* **DIRECTIONS**
The full set of entries needs to be reproduced exactly.

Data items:

= = = = = = =

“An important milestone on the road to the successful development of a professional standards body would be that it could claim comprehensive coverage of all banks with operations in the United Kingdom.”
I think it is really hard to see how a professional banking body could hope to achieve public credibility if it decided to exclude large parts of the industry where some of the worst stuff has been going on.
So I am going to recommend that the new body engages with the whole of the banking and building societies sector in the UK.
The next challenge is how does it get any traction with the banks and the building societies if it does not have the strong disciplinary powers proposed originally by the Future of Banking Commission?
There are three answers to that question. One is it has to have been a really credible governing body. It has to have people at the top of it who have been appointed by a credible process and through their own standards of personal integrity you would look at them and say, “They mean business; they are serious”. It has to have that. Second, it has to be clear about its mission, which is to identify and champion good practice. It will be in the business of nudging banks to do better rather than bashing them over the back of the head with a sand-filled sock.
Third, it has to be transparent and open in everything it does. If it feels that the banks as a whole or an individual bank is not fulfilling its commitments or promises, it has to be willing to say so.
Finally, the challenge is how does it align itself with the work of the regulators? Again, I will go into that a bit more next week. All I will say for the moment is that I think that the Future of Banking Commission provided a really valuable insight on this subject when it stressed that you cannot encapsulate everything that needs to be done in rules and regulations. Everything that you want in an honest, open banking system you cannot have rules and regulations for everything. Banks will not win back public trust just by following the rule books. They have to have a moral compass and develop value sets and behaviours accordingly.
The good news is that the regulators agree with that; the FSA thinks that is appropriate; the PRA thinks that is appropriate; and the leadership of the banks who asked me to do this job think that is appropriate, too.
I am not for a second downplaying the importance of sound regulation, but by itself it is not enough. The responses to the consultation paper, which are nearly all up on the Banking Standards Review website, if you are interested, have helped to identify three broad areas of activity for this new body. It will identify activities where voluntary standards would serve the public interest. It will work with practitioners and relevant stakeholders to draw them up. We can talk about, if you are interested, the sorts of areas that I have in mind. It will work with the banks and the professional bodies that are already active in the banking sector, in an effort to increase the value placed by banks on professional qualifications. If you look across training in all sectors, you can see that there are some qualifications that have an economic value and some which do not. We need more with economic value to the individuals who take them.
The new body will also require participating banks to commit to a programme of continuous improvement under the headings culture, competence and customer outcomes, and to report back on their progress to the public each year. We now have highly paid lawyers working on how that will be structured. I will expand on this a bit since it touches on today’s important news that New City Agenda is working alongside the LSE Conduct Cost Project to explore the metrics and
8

= = = = = = =

* **TASK ANSWER**
“An important milestone on the road to the successful development of a professional standards body would be that it could claim comprehensive coverage of all banks with operations in the United Kingdom.”
I think it is really hard to see how a professional banking body could hope to achieve public credibility if it decided to exclude large parts of the industry where some of the worst stuff has been going on.
So I am going to recommend that the new body engages with the whole of the banking and building societies sector in the UK.
The next challenge is how does it get any traction with the banks and the building societies if it does not have the strong disciplinary powers proposed originally by the Future of Banking Commission?
There are three answers to that question. One is it has to have been a really credible governing body. It has to have people at the top of it who have been appointed by a credible process and through their own standards of personal integrity you would look at them and say, “They mean business; they are serious”. It has to have that. Second, it has to be clear about its mission, which is to identify and champion good practice. It will be in the business of nudging banks to do better rather than bashing them over the back of the head with a sand-filled sock.
Third, it has to be transparent and open in everything it does. If it feels that the banks as a whole or an individual bank is not fulfilling its commitments or promises, it has to be willing to say so.
Finally, the challenge is how does it align itself with the work of the regulators? Again, I will go into that a bit more next week. All I will say for the moment is that I think that the Future of Banking Commission provided a really valuable insight on this subject when it stressed that you cannot encapsulate everything that needs to be done in rules and regulations. Everything that you want in an honest, open banking system you cannot have rules and regulations for everything. Banks will not win back public trust just by following the rule books. They have to have a moral compass and develop value sets and behaviours accordingly.
The good news is that the regulators agree with that; the FSA thinks that is appropriate; the PRA thinks that is appropriate; and the leadership of the banks who asked me to do this job think that is appropriate, too.
I am not for a second downplaying the importance of sound regulation, but by itself it is not enough. The responses to the consultation paper, which are nearly all up on the Banking Standards Review website, if you are interested, have helped to identify three broad areas of activity for this new body. It will identify activities where voluntary standards would serve the public interest. It will work with practitioners and relevant stakeholders to draw them up. We can talk about, if you are interested, the sorts of areas that I have in mind. It will work with the banks and the professional bodies that are already active in the banking sector, in an effort to increase the value placed by banks on professional qualifications. If you look across training in all sectors, you can see that there are some qualifications that have an economic value and some which do not. We need more with economic value to the individuals who take them.
The new body will also require participating banks to commit to a programme of continuous improvement under the headings culture, competence and customer outcomes, and to report back on their progress to the public each year. We now have highly paid lawyers working on how that will be structured. I will expand on this a bit since it touches on today’s important news that New City Agenda is working alongside the LSE Conduct Cost Project to explore the metrics and
8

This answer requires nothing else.